In 2011, he published the book “Man as God, How the Earth Can Live in the Anthropocene”. Choosing the title was easy for him. “We are horrible, profoundly ignorant. As if God were blind and deaf and dumb, we transcend, seemingly without any awareness or understanding of our abilities.” This is exactly why Lynas argues that nature can no longer control us, and that we have to do it ourselves.
It turned out to be a great book, largely made up of the narrative of the first scientific workshop on planetary boundaries, organized as part of the Tällberg Forum in Sweden. He was also able to continuously draw on the Radcliffe Library of Science. Linas was invited to join a group of scientists to discuss the concept of “planetary boundaries,” a term coined by Johan Rockström, director of the Stockholm Resilience Center. The scientists, all of whom are globally recognized experts, wanted to determine which parts of the “Earth System” are most affected by humans and what the corresponding limits to human activity are in those parts. The goal was to define the space in which people could work safely. Meanwhile, Johann Rockström & Co.’s philosophy, Planetary Frontiers, has been widely recognized and supported for years. The story mentions nine planetary boundaries: biodiversity, climate, nitrogen, ozone layer, acidification, land use, fresh water, toxin reduction and aerosol limit.

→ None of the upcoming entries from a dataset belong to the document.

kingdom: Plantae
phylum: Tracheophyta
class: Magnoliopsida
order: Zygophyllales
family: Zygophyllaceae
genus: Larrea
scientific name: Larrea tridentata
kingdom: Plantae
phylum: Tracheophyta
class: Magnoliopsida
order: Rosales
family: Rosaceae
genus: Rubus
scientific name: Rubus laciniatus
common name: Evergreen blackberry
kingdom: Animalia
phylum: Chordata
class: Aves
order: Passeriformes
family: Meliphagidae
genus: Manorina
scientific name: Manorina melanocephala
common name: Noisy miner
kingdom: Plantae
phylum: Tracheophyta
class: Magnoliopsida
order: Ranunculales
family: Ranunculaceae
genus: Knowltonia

However, looking back at Lynas & Rockström for ten years gives a different view of the same reality. Rockström & co developed the concept of planetary boundaries and Lynas popularized it. The concept was unknown, different and new, today it is universally spread, widely used and widely recognized. It is painful, of course, that the limits of the planets have only come under greater pressure and are increasingly being overrun.